Gold is hardly a barbarous relic. Nearly all of the problems cited with a gold standard have little to do with gold per se, but everything to do with fractional reserve lending, the rampant expansion of credit, and arrogant central bank planners who think they (and not the markets), know how to set interest rates.

Russia Central Planners vs. Central Banks

By trying to prevent recessions and bail out banks every time they got into trouble, The Greenspan Fed, followed by the Bernanke Fed spawned the biggest housing and credit bubbles in the history of the world.

Can someone, anyone tell me why economists correctly railed against communist Russia central planners, yet openly praise complete fools at the Fed who think they can plan where interest rates ought to be?

Setting interest rates by central planning committee cannot be done, and the results speak for themselves. Indeed, history has proven that central bank malfeasance spawns boom-and-bust cycles of increasing amplitude over time. 

It's high time we stop blaming the gold standard for problems and instead lay the blame where it squarely belongs, on fractional reserve lending, central banks, and government interference in the free markets.

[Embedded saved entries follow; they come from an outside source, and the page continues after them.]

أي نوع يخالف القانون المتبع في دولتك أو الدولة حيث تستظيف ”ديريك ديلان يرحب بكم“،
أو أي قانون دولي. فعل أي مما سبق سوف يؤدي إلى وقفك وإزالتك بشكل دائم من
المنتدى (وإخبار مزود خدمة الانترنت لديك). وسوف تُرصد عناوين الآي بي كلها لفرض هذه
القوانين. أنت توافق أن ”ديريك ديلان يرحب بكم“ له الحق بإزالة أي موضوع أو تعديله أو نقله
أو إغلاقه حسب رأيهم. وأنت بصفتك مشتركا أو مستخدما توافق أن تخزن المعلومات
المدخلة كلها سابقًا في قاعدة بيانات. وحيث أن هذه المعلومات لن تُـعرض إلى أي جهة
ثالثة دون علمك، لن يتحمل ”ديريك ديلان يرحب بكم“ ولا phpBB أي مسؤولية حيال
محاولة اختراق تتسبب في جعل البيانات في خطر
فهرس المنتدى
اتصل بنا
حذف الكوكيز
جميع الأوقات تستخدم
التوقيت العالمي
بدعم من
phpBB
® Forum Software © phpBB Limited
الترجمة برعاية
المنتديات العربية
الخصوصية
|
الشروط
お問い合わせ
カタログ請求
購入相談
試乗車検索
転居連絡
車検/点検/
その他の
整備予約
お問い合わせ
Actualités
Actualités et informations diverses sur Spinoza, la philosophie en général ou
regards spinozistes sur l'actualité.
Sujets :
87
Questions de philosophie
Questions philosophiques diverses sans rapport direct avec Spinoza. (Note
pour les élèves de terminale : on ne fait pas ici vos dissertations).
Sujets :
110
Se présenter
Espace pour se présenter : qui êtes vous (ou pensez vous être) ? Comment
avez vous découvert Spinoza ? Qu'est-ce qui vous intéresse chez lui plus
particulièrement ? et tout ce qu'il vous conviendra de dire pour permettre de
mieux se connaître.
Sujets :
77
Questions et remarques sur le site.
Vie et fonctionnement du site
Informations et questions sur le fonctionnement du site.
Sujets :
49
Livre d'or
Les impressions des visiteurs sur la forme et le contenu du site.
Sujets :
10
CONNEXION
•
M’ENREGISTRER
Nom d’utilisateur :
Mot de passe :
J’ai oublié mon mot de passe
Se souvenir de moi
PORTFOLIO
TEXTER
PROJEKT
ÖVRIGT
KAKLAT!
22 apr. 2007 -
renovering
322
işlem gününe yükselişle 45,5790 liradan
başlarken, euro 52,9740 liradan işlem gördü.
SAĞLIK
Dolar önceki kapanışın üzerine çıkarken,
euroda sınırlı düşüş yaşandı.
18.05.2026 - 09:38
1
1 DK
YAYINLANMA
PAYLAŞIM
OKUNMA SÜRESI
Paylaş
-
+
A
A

Currency Controls, Bank Holidays, and PIIGS to the Slaughter

The above section constitutes my main complaint in an otherwise brilliant article, packed full of historical examples as to how sovereign defaults occur.

It's 53 pages long and well worth a read in entirety.

Ideal Breakup

The ideally, Greece, Portugal, Ireland, and Spain should all drop out of the Eurozone at once, but it's far more likely this will drag out over time. If so, Portugal is on deck, followed by Spain.

In spite of recent praise of Portugal by German Finance Minister Wolfgang Schäuble, it would be foolish for anyone to trust what he or chancellor Merkel says. Like Greece, the situation in Portugal and Spain is hopeless, just not far enough progressed yet.

Fate was sealed on February 7, with Merkel's Official Denial "I will have no part in forcing Greece out of the euro"; Schäuble Starts Salami Tactics on German Participation, Calls for Vote.

Note carefully how the "I"s are being dotted and the "T"s crossed: Germany Draws Up Plans for Greece to Leave Euro; Athens Rehearses the Nightmare of Default; Merkel's Denial Rings Hollow

Look for Greek CDS to Trigger in March possibly with preceding bank holiday ahead of the March 20 bond due date.

The weekend of March 11-12 or 18-19 look like ideal candidates for a bank holiday and Greece exit of the Eurozone.

If you have money in Greek banks, get it out now!